We seem to be living in scandalous times. How can an anthropological analysis make sense of the intimate binary between exposure and vulnerability? In this presentation, I argue that contemporary Indonesian debates about corruption are a potent site through which to analyse the shifting but fused relationship between semiotics and political economy. Post-authoritarian Indonesia has seen a public fascination with and anxiety about the illicit circulation of wealth, which has taken the form of accusations of illicit use of particular styles. In particular, women‘s use, or misuse, of pious, covered, luxury styles, read as vulgar, have become a powerful mode through which to circulate more complex critiques of consumption and morality. Building on Muir and Gupta‘s (2016) invitation to ask how accusations of corruption typically assume that a properly ordered public sphere is masculine, I ask how putting style at the centre of the analytical frame reveals gendered and class biases. These biases not only produce material inequalities but constrain the semiotic forms available for political critique.

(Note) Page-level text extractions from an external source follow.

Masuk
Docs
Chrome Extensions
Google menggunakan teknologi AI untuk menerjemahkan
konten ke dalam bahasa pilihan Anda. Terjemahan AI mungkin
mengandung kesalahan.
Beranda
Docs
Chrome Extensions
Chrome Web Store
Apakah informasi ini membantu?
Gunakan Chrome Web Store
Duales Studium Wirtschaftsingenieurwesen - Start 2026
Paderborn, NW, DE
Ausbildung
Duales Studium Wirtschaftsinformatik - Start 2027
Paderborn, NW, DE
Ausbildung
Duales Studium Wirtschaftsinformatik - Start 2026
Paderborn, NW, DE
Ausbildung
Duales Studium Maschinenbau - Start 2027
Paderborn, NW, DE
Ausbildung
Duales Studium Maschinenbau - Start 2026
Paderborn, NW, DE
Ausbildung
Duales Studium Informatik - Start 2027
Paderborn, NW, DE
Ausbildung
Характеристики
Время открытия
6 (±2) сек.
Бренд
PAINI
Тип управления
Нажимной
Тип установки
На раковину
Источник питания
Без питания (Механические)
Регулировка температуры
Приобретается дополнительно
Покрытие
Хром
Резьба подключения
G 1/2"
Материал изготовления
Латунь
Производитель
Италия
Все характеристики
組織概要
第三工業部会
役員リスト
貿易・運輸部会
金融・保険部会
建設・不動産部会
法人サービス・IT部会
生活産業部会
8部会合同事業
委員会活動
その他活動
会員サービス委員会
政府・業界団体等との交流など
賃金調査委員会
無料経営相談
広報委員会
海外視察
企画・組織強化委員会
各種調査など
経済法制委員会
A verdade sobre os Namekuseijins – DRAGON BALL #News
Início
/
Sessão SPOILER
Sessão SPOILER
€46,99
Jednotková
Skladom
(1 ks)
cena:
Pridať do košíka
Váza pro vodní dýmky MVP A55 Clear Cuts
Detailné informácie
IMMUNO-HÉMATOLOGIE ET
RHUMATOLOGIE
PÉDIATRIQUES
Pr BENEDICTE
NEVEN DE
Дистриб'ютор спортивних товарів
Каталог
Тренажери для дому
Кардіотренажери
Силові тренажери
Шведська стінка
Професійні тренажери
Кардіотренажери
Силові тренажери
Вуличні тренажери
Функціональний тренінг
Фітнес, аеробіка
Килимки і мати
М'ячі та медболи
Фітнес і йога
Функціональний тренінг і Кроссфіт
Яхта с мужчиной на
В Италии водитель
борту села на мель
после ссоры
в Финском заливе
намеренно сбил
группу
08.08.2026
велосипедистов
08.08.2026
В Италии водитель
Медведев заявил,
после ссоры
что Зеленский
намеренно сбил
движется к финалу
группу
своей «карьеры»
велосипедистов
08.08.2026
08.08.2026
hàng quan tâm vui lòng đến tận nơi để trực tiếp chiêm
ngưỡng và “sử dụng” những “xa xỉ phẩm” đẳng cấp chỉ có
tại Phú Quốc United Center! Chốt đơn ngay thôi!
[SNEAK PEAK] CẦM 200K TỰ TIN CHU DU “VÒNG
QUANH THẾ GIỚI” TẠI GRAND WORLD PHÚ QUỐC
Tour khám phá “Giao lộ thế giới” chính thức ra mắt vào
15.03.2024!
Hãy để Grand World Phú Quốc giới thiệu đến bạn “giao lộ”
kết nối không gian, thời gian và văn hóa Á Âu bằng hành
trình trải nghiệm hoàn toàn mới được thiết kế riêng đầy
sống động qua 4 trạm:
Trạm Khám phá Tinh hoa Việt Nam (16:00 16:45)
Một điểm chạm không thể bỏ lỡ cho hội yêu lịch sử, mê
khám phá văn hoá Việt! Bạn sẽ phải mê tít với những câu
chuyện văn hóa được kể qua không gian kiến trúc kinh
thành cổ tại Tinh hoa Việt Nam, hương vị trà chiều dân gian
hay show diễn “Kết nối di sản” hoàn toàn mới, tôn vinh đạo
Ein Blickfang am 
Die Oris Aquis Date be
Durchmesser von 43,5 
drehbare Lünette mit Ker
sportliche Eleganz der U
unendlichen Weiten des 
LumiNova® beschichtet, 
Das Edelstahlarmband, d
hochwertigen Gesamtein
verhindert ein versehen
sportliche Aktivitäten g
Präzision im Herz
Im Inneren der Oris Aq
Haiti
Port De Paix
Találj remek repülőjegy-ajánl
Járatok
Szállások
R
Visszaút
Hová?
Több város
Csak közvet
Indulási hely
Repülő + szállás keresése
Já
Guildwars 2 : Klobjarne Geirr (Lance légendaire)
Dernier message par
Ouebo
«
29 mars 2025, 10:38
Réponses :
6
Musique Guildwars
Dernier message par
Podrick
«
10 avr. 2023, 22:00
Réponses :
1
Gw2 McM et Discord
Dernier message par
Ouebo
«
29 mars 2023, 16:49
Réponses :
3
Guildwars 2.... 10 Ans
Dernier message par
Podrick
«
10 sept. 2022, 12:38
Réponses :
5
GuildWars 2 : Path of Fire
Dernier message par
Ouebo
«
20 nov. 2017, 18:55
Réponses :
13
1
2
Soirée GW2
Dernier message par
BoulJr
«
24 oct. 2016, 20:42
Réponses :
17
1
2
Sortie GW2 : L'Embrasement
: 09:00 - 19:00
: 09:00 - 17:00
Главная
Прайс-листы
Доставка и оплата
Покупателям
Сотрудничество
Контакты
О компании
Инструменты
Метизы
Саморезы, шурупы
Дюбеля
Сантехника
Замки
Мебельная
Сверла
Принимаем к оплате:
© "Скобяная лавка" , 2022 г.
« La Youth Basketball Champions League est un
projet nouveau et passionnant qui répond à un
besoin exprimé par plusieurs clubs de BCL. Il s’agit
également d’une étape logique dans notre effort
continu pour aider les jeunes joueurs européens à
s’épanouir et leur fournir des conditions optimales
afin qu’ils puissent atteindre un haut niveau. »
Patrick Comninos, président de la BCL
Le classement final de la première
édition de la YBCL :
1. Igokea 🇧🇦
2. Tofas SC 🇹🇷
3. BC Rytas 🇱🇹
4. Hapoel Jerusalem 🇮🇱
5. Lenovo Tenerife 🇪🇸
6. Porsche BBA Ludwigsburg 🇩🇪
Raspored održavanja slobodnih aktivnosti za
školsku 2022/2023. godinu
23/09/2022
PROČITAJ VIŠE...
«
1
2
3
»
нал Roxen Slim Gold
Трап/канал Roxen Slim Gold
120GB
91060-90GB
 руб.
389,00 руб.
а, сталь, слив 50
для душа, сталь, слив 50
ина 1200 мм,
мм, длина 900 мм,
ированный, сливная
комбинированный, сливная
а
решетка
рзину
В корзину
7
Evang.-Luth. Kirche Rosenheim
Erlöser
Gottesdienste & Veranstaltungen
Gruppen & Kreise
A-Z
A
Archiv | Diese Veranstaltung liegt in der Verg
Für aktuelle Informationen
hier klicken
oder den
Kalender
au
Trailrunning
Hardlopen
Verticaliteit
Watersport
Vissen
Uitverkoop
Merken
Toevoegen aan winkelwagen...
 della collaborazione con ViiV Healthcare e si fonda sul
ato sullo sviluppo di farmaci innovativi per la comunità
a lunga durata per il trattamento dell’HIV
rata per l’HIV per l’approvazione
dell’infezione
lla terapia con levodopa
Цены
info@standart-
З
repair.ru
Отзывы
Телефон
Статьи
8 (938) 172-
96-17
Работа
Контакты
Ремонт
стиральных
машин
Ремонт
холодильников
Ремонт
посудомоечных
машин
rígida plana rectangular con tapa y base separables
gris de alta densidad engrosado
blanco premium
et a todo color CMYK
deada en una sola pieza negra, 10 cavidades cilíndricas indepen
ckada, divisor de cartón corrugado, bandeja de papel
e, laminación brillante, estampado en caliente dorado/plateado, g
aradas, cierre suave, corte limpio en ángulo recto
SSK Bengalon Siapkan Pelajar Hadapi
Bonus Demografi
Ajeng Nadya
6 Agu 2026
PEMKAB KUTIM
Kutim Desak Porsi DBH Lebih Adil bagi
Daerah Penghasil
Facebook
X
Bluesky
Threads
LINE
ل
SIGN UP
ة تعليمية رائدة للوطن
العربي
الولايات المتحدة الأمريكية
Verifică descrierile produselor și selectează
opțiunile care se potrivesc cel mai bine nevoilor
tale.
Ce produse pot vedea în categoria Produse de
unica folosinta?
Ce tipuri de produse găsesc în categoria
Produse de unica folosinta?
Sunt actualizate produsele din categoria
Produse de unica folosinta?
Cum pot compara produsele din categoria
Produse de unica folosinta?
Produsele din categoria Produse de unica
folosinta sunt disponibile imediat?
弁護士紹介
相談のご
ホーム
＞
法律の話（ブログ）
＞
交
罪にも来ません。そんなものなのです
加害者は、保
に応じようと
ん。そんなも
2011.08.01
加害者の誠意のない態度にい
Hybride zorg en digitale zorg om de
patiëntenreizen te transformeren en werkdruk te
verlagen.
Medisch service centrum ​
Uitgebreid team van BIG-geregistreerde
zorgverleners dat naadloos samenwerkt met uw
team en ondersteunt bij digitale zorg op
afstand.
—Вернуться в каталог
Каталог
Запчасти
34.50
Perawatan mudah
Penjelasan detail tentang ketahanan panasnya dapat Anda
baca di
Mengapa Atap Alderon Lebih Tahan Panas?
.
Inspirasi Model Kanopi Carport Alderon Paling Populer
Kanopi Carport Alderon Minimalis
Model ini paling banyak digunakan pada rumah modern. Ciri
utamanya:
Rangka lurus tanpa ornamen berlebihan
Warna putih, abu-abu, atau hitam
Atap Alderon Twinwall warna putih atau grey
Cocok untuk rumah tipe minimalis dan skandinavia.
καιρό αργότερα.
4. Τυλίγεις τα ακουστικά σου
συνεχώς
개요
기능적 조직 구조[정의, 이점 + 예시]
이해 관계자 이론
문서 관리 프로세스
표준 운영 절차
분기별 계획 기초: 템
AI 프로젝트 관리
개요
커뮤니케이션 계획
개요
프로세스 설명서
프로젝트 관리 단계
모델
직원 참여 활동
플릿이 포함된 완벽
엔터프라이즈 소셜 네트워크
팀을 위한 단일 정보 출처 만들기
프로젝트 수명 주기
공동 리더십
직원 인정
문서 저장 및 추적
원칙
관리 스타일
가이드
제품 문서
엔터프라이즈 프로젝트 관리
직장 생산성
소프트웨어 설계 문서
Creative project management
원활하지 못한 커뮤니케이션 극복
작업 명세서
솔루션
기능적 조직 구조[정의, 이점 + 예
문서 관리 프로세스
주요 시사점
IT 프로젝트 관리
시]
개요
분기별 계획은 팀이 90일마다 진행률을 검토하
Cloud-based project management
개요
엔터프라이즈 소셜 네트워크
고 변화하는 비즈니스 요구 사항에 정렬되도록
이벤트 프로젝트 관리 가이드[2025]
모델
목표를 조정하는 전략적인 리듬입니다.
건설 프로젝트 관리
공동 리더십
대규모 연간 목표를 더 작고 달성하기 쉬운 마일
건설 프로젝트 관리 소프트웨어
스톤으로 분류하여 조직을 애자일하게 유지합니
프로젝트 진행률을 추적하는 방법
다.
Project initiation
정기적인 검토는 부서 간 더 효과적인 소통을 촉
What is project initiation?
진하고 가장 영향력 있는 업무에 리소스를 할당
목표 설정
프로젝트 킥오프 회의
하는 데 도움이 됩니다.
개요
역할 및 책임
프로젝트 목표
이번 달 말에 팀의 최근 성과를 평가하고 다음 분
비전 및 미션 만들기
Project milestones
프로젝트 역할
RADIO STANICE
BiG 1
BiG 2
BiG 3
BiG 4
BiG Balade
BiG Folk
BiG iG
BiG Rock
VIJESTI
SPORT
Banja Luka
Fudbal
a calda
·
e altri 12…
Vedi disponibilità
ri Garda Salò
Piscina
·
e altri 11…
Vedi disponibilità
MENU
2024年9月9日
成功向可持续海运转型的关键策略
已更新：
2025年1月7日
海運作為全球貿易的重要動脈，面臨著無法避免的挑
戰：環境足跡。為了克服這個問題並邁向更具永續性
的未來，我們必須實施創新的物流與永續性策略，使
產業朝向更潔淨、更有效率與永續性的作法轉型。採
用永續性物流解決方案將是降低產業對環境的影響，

CARLA JONES is Associate Professor in the Department of Anthropology at the University of Colorado, Boulder. Her research analyses the cultural politics of appearance in urban Indonesia, with particular focus on femininity, domesticity, aesthetics and Islam. She has written extensively on self-improvement programmes, manners and middle-class respectability during the Suharto and post-Suharto periods in Yogyakarta and Jakarta, and is the co-editor, with Ann Marie Leshkowich and Sandra Niessen, of Re-Orienting Fashion: The Globalization of Asian Dress (Berg, 2003). Her current work situates anxieties about Islamic style in the context of broader debates about corruption and exposure. She is especially interested in the suspicions that settle on covered women in contemporary Indonesia, in which accusations of hypocrisy intersect with gendered assertions about revelation and propriety.